● Passage to read:
====================

Anti-abortion rights advocates are hoping conservative justices on the court will overturn what they describe as an “arbitrary” precedent set by Roe v Wade.

For years, they have argued that the Supreme Court erred in its decision in that case, while pushing to install judges on federal courts who would reverse the ruling.

“We want states to have the ability to pass laws that reflect the values of the people, to use the democratic process to achieve consensus, and consensus is going to look different depending on where you are,” Quigley told Al Jazeera.

Immediate impact

A ruling striking down Roe v Wade would have an immediate and consequential impact. About half of US states already have laws on their books restricting abortion that would take effect automatically if the high court upholds the Mississippi law.

“We could see women and families really suffering because they don’t have access to abortion care,” Baker said. “People who are already facing discriminatory barriers to health care will have yet one more huge barrier.”

Last month, tens of thousands of people demonstrated in cities across the US to call for abortion rights to be protected – and to denounce a Texas state law that has effectively banned abortion after six weeks of pregnancy.

In November, the US Supreme Court heard separate challenges to that Texas legislation, which allows private citizens to enforce the ban by seeking financial judgments against abortion providers.

A supporter of reproductive choice takes part in the nationwide Women’s March, in Washington, DC [Elizabeth Frantz/Reuters]

But women’s rights advocates have raised fears over how the conservative majority of the top court will affect its decisions in both the Texas and Mississippi cases.

In his four years in office, former President Donald Trump appointed three new conservative justices to the court, including Justices Neil Gorsuch and Brett Kavanaugh, who have already signalled a willingness to overturn Roe.

====================

● Data provided:
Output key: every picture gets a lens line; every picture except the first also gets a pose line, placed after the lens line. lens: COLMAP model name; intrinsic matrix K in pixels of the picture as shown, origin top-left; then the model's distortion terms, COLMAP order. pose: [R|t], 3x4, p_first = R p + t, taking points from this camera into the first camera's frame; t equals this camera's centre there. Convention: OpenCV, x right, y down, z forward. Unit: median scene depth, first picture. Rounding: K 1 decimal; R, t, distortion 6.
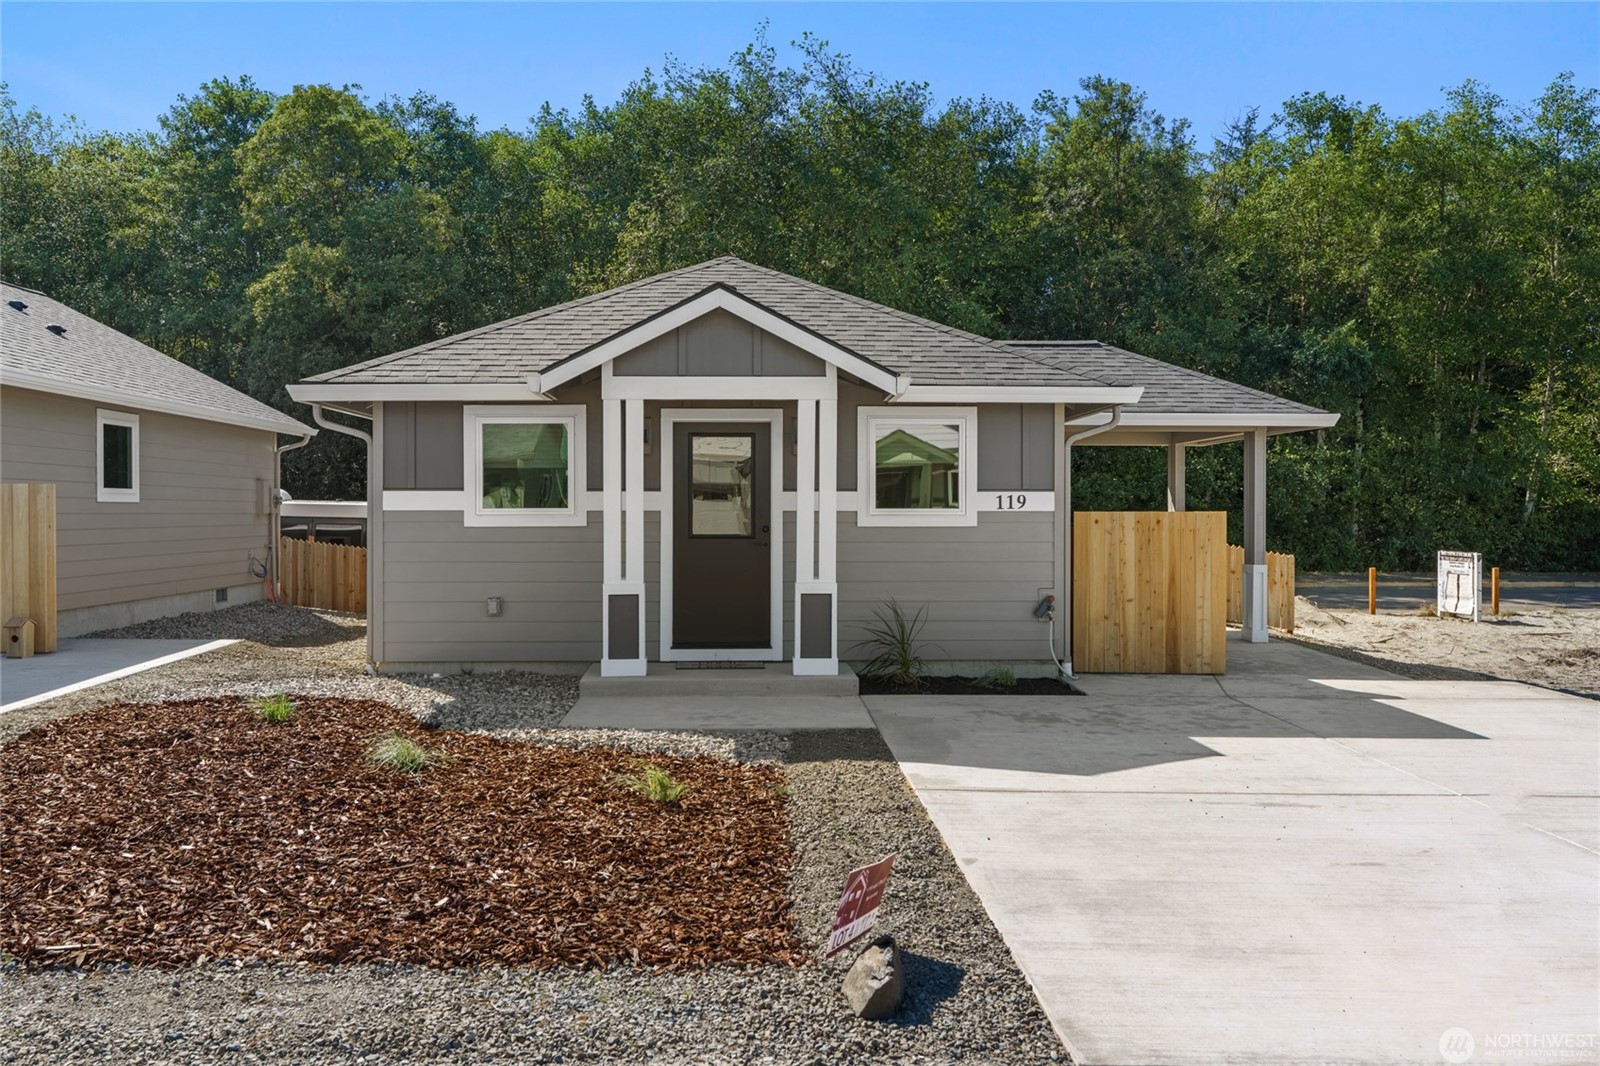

====================

● Work request: Pick up the news article about the Supreme Court and Roe v Wade right after its final sentence, and write a few more paragraphs in the same reporting style.

● Response for this exercise:
The newest justice, Amy Coney Barrett, is believed by court watchers to be against abortion rights, and open to reversing the court’s previous rulings – at least in part. “The question is how much freedom the court is willing to let states have in regulating abortion,” Barrett said in a 2016 lecture.

Political implications

Meanwhile, the Supreme Court’s decision in the Mississippi case, which is likely to come down in the months ahead of the 2022 mid-term elections, will hold considerable political implications.

“If you want to see a revolution go ahead, outlaw Roe v Wade and see what the response is of the public, particularly young people,” said Democratic Senator Jeanne Shaheen.

Any reversal of Roe v Wade would also run counter to public opinion in the US, where abortion rights are broadly favoured – even among Republican voters and evangelical Christians.

Sixty percent of Americans said the Supreme Court should uphold its precedent in Roe v Wade, according to an ABC News/Washington Post poll conducted between November 7 and 10, 2021.

Only 27 percent said the court should overturn that precedent-setting decision.

The same survey also found that 75 percent of respondents believed decisions about abortion and reproductive health should be between a woman and her doctor.